Sep 12, 2007

Sept 11th- Is it God's fault?

Reading the memorials for the past few days makes me think of how individual people deal with pain. How do we reconcile an all-loving God with what happened in a tragedy such as september 11th? Or with the recent bridge collapse in minneapolis?



A local Pastor wrote of a prayer with his daughter and said:
We prayed during our family devotions. Talitha (11 years old) and Noel and I prayed earnestly for the families affected by the calamity and for the others in our city. Talitha prayed “Please don’t let anyone blame God for this but give thanks that they were saved.” When I sat on her bed and tucked her in and blessed her and sang over her a few minutes ago, I said, “You know, Talitha, that was a good prayer, because when people ‘blame’ God for something, they are angry with him, and they are saying that he has done something wrong. That’s what “blame” means: accuse somebody of wrongdoing. But you and I know that God did not do anything wrong. God always does what is wise. And you and I know that God could have held up that bridge with one hand.” Talitha said, “With his pinky.” “Yes,” I said, “with his pinky. Which means that God had a purpose for not holding up that bridge, knowing all that would happen, and he is infinitely wise in all that he wills.”
(full blog here)

Reading his full blog I have some serious concerns.

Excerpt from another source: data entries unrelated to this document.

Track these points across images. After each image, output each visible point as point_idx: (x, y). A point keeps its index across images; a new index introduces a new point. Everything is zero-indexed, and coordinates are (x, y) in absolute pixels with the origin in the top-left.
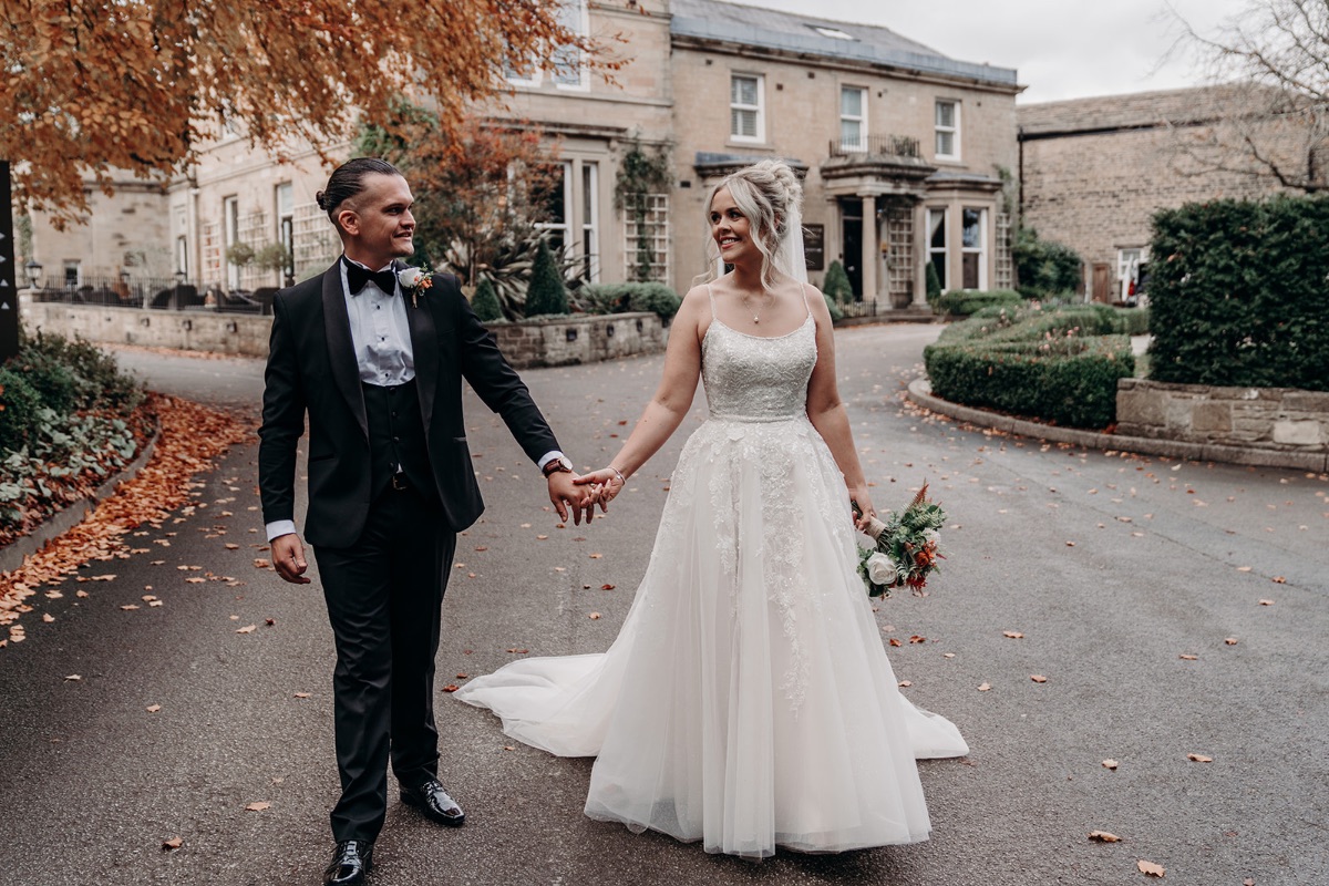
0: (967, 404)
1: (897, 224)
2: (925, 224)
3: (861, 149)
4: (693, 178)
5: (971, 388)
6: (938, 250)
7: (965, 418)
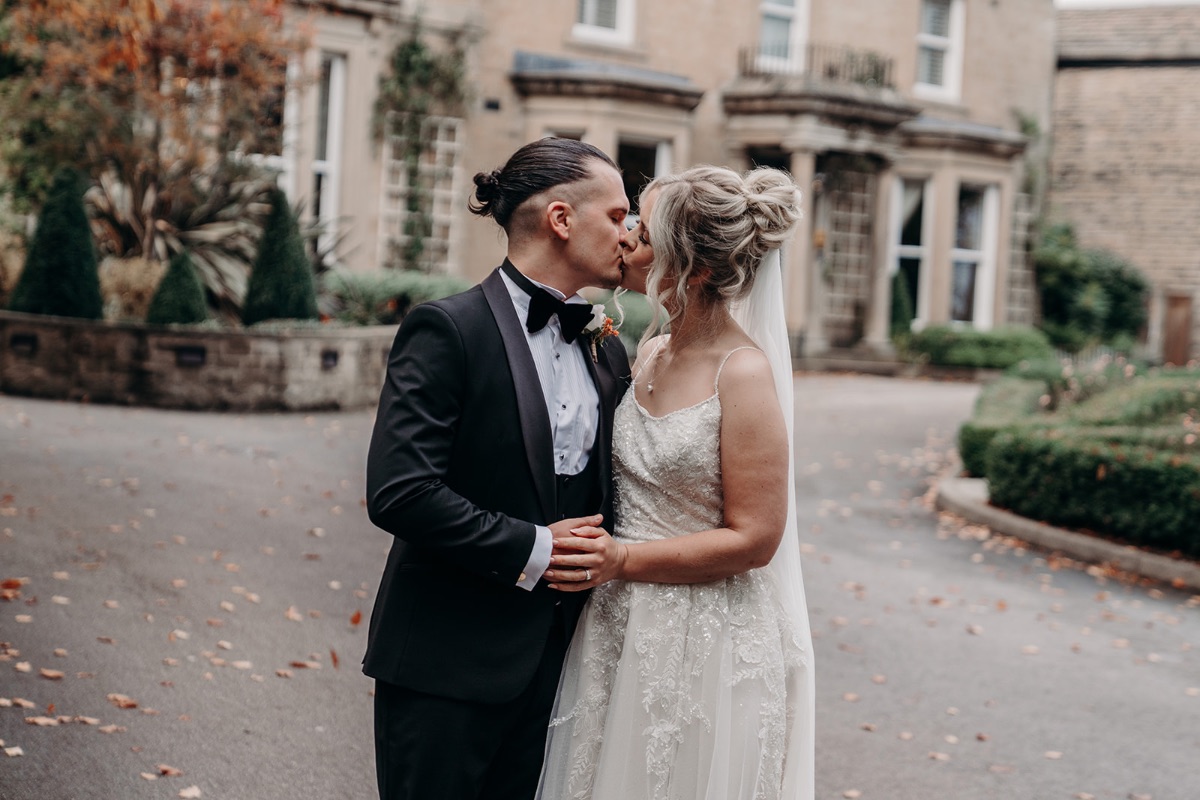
0: (1055, 521)
1: (843, 201)
2: (894, 205)
3: (792, 66)
4: (505, 94)
5: (1064, 497)
6: (910, 251)
7: (1054, 545)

First, the model of God bringing about disasters to punish people is rooted in the Old Testament. Here we several times find God using nature and human agents to punish people. (Though even back then this wasn’t God’s normal mode of operation). But in these contexts, God first gives ample warning about a coming judgment and he tells people exactly what he is doing. Punishment without teaching is not pedagogically effective. Imagine a parent saying to their child, “I’m going to spank you whenever I want to but not tell you why.” It just doesn’t work!

Now, God is no longer working within the framework of the Old Covenant in which these judgments have meaning, so we have no reason to think God is still trying to teach people lessons by sending disasters. But even if were to suppose he was still operating this way, where are the warnings and the teachings? If God was in fact collapsing the bridge to make people in Minneapolis “fear him,” as this pastor claims, why didn’t God establish a context where the people would understand what God was up to and have a chance to repent?

Also, if you accept that angels and humans are free agents who thus have the capacity to go against God’s will, there’s simply no need to appeal to a vindictive divine purpose to explain why catastrophes like this collapsed bridge happen. As Scripture depicts the matter, the world is oppressed by rebellious, evil powers that in a variety of ways and at a variety of levels have corrupted nature. Nothing in nature operates exactly the way God originally intended it to operate. On top of this, we humans have allowed ourselves to be co-opted in the epoch long battle these powers are waging against God, so we too have become corrupted. We thus don’t have the right priorities, which in part is why bridges we build sometimes collapse.

Think about it. To give one illustration, we are generally much quicker to spend billions of dollars on war than we are making sure people are safe (and adequately fed). There’s undoubtedly plenty of blame to go around for why this bridge collapsed, ranging from fallen cosmic powers to a wrongly prioritized government to the wrongly prioritized people who elected these officials into office without holding them sufficiently accountable. But if you accept that God created a world with free agents, the one being you don’t need to blame is God.

If, on the other hand, you don’t accept that the cosmos is populated with free agents who can therefore make decisions that are contrary to God’s will, then you have an even greater problem. (This is the camp the pastor whose blog I’m discussing is in). For in this case one has to explain how everyone can deserve to die when everything every person has ever done, however sinful, was part of God’s great plan from the start! Not only this, but if angels and people don’t have free will that can go against God’s will, then it’s no longer adequate to say God “allowed” a bridge to fall. You have to say God “caused” the bridge to fall. Other agents may have been instrumental in bringing about the collapse of the bridge, but they only did what God’s sovereign plan decreed they do. So one is fudging words to say God “allowed” the bridge to fall and that God is not to blame for the bridge falling.In the end, this view requires that we accept that God punishes people with catastrophes – and then eternally in hell -- for doing precisely what he predestined them to do. Good luck making sense out of that! I suggest it's far more biblical, and far more rational, to simply say that in a fallen, oppressed world, bridges sometimes collapse -- and leave it at that. Rather than trying to see the vindictive hand of God behind catastrophes, it’s wiser to simply acknowledge that the world is an oppressed place where things sometimes go tragically wrong and focus all of our mental and physical energy turning from our self-centered ways to carry out God’s will “on earth as it is in heaven.”

Here is another perspective written after the Sept-11 attacks.

4 comments:

phatcatholic said...

I took the liberty of cleaning up this post a little bit. I hope you don't mind.

Also, Amy has been really busy since she's taking 18 credits this semester, but when she has the time she should be able to make those design changes you requested.

phatcatholic said...

Also, I fixed your background image so that it wouldn't repeat.

Dad Undaunted said...
This comment has been removed by the author.
Dad Undaunted said...

Yep. This is a good first message. It's like a Revprodeji 101 blog.